A. A nurse uses an alcohol-based rub before donning sterile gloves.
B. A nurse washes hands with soap and water when visibly soiled.
C. A nurse wears gloves and then performs hand hygiene after removal.
D. A nurse uses alcohol-based rub for 10 seconds until dry.
💫RATIONALE✔️✔️: Alcohol-based hand rub should be applied for 15-20 seconds until dry; 10 seconds is
insufficient for effective microbial kill.
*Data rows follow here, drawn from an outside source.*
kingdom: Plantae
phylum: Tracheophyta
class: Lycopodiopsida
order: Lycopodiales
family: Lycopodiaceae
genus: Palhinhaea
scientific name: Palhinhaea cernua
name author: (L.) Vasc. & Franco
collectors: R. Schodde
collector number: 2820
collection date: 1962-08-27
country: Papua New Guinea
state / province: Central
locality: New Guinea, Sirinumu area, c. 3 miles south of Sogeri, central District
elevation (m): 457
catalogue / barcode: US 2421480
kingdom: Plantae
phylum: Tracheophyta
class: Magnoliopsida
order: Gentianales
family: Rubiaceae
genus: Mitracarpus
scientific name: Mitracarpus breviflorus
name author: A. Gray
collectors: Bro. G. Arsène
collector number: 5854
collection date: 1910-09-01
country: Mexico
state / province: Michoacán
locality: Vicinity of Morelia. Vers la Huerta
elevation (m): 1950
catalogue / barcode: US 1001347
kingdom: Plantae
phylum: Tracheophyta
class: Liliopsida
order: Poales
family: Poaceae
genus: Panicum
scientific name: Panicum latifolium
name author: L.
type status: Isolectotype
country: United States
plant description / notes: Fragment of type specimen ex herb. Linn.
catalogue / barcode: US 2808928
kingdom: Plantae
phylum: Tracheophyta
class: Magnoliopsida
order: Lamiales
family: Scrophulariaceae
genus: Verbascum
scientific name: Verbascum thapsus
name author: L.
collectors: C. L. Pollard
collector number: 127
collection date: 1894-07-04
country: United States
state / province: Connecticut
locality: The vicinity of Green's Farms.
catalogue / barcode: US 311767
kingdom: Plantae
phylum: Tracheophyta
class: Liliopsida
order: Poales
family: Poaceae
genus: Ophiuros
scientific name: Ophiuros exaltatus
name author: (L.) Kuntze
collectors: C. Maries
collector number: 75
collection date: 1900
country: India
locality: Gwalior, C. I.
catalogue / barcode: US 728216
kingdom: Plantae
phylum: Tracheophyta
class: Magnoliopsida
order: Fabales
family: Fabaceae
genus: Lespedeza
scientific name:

💫ANSWER✔️✔️: D. A nurse uses alcohol-based rub for 10 seconds until dry.
---
10. A client with a history of falls is being discharged home. Which referral is most important for the
nurse to initiate?
A. Physical therapy for gait training.
B. Occupational therapy for home safety evaluation.
C. Social work for financial assistance.
D. Speech therapy for swallow evaluation.
💫RATIONALE✔️✔️: Occupational therapy assesses home environmental hazards (rugs, lighting,
bathroom safety) and recommends modifications to prevent falls.
💫ANSWER✔️✔️: B. Occupational therapy for home safety evaluation.
---
11. A nurse is caring for a client with a chest tube. The drainage system is knocked over and cracks.
What is the priority action?
A. Clamp the chest tube with padded clamps.